Aquél fue el mes de sus vidas en que Hana y Kip durmieron uno junto al otro. Un solemne celibato entre ellos. Descubrieron que en el galanteo podía haber toda una civilización, todo un territorio por explorar. El amor por la idea que de él tenía ella y viceversa. No quiero que me folles. No quiero follarte. ¿Dónde lo habría aprendido él -o ella, ¿quién sabe?-, pese a su juventud? Tal vez de Caravaggio, que durante aquellas veladas había hablado a Hana de la juventud de él, de la ternura hacia todas y cada una de las células de un amante que desencadena el descubrimiento de la mortalidad propia. Al fin y al cabo, era una época caracterizada por la omnipresencia de la muerte. El deseo del muchacho sólo se satisfacía en la profundidad del sueño en brazos de Hana y su orgasmo tenía más que ver con el ascendiente de la Luna, con la sacudida de la noche en su cuerpo.

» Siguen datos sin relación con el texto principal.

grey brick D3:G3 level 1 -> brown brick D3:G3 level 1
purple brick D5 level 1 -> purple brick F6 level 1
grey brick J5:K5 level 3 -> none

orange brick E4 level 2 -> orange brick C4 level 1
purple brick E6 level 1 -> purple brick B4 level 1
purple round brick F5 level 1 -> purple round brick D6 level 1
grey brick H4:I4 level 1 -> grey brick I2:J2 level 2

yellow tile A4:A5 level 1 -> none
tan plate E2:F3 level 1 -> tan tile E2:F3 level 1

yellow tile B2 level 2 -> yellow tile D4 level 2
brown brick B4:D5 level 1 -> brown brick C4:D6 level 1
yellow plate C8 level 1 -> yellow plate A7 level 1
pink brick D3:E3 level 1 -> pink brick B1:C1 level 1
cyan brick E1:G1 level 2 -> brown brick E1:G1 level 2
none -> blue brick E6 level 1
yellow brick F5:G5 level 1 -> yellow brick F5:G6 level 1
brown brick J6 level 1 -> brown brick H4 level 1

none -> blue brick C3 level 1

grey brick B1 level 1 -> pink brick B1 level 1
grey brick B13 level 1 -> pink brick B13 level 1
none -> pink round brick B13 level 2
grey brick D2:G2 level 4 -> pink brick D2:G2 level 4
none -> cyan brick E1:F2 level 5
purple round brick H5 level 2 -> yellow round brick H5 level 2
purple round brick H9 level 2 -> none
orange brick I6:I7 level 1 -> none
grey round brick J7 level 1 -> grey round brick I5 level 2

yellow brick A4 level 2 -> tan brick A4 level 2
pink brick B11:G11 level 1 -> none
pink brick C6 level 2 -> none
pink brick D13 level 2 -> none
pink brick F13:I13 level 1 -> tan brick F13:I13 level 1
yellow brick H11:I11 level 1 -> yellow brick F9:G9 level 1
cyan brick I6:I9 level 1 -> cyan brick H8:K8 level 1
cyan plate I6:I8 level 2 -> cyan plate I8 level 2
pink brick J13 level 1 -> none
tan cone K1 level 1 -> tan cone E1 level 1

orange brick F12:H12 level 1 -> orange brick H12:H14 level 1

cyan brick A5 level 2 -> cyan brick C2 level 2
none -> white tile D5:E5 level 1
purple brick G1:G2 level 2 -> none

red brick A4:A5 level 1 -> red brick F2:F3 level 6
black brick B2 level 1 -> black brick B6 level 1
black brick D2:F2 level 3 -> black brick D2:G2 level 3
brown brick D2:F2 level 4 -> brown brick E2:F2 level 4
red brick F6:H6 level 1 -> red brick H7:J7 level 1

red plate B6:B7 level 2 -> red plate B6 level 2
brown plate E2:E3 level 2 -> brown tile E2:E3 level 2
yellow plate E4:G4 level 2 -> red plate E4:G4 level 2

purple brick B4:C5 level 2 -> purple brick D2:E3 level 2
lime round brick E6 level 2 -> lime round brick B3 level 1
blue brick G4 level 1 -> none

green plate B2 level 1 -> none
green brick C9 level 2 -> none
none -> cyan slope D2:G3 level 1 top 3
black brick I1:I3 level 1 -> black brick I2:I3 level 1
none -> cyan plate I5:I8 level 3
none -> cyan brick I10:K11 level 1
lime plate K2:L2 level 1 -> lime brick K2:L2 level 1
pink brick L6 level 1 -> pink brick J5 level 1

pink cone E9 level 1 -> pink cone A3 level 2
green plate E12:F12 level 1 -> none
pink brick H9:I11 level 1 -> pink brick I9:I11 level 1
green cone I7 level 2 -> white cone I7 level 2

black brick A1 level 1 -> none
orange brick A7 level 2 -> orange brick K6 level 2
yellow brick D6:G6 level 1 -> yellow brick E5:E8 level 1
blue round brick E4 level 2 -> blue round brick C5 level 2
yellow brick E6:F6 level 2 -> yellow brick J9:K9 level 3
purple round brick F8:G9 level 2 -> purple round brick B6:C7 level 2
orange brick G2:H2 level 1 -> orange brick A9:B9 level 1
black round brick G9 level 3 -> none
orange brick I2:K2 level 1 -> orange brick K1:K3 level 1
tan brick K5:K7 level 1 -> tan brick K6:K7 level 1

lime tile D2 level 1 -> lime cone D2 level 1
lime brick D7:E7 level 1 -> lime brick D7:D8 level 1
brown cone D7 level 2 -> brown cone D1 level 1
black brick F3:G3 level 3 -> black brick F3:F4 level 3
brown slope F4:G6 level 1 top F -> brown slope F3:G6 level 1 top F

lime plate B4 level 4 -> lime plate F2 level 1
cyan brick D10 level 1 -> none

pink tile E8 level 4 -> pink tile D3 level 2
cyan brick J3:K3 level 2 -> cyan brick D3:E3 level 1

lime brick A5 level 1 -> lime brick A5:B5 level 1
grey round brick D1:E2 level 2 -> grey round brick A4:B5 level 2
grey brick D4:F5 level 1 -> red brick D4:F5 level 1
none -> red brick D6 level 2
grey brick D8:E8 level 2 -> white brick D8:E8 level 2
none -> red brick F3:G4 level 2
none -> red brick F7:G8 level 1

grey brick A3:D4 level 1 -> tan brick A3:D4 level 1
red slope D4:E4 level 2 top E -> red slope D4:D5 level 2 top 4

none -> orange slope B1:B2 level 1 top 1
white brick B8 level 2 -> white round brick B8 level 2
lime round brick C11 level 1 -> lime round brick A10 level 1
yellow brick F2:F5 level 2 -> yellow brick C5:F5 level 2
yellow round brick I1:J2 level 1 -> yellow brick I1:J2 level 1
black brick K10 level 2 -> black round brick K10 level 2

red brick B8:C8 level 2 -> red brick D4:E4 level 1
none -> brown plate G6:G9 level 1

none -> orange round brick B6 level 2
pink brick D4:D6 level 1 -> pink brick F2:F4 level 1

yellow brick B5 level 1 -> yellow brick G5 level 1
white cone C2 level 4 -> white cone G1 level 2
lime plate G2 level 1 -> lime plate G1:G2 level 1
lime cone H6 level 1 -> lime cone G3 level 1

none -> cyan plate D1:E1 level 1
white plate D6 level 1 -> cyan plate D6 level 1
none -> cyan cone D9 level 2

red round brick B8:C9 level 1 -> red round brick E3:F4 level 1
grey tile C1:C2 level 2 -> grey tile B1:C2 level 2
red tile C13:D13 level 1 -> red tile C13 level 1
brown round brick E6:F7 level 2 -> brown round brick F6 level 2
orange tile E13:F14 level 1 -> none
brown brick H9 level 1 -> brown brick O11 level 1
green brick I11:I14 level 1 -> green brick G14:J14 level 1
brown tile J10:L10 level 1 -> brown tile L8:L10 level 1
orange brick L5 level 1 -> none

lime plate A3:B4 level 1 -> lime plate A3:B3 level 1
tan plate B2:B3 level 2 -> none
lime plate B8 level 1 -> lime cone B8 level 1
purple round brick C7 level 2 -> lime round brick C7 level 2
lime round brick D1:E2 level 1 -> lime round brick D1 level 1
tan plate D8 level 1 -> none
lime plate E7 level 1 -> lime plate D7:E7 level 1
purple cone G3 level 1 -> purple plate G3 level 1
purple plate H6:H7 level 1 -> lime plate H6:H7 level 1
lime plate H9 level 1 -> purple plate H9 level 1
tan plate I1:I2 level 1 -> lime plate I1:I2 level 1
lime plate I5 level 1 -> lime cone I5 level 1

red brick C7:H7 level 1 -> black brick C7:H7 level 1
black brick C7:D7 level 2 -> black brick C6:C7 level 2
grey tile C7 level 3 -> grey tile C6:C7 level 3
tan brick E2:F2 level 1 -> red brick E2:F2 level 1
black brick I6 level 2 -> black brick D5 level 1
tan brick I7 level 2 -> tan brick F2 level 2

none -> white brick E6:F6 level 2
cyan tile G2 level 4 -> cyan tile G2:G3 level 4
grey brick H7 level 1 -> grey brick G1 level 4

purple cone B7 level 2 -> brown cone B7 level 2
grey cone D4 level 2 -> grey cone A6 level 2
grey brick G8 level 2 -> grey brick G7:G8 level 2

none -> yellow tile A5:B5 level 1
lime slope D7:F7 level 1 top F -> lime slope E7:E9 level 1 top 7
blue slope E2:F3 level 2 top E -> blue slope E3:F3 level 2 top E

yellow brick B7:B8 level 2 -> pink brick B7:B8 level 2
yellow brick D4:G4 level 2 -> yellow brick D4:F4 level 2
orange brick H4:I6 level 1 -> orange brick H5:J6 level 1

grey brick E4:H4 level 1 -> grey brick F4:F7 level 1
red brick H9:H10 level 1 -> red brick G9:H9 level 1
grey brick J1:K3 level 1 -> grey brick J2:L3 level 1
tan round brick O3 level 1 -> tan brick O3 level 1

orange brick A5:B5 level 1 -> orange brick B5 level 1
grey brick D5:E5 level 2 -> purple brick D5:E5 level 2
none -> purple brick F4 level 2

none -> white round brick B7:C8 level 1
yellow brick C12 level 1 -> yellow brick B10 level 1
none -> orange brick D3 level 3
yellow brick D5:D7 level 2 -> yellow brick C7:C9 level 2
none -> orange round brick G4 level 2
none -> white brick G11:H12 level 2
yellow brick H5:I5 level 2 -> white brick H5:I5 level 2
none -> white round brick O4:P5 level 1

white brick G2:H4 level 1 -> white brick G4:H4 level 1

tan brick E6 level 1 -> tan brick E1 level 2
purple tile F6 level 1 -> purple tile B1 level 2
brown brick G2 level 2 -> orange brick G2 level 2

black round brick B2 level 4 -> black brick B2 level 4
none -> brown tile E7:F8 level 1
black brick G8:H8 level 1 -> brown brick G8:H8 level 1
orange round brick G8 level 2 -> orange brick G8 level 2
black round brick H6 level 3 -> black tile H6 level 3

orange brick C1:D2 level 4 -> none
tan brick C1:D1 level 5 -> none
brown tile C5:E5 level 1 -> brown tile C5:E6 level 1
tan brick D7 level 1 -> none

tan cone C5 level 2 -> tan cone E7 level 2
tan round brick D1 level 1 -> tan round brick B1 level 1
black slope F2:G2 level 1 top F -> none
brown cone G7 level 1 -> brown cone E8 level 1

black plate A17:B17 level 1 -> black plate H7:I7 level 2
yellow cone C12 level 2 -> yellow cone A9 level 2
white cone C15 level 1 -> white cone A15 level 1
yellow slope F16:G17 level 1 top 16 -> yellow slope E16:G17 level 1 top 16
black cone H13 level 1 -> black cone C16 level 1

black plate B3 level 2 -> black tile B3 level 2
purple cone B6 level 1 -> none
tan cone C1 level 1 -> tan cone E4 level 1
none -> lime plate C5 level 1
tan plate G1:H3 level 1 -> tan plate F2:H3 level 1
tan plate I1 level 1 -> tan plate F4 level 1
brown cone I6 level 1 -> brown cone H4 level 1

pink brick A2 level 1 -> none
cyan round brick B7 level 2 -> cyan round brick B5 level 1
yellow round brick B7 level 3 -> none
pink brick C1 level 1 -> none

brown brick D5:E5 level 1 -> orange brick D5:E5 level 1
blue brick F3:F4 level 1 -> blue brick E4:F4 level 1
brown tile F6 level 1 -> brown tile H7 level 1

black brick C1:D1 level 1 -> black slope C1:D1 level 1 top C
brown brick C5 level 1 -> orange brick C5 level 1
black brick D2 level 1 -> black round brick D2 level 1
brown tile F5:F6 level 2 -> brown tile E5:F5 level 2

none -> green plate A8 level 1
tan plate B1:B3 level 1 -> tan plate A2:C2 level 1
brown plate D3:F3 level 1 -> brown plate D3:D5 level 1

Todas las noches, Kip reposaba su delgada cara en las costillas de Hana, quien, escudriñando en círculos su espalda con sus uñas, le había recordado el placer que se siente al ser rascado. Era algo que un aya le había enseñado años atrás. Durante su infancia, todo el bienestar y la paz los había recibido -recordaba Kip- de ella, nunca de su amada madre, ni de su hermano ni de su padre, con quienes jugaba. Cuando sentía miedo o no podía dormir, el aya -aquella íntima extraña procedente de la India meridional, que vivía con ellos, ayudaba a llevar la casa, cocinaba y les servía las comidas y criaba a sus hijos bajo la protección de la familia- era quien lo advertía y lo ayudaba a conciliar el sueño pasándole la mano por su pequeña y fina espalda y años atrás había aliviado de forma similar a su hermano mayor, pues probablemente conociera el carácter de todos los niños mejor que sus padres auténticos.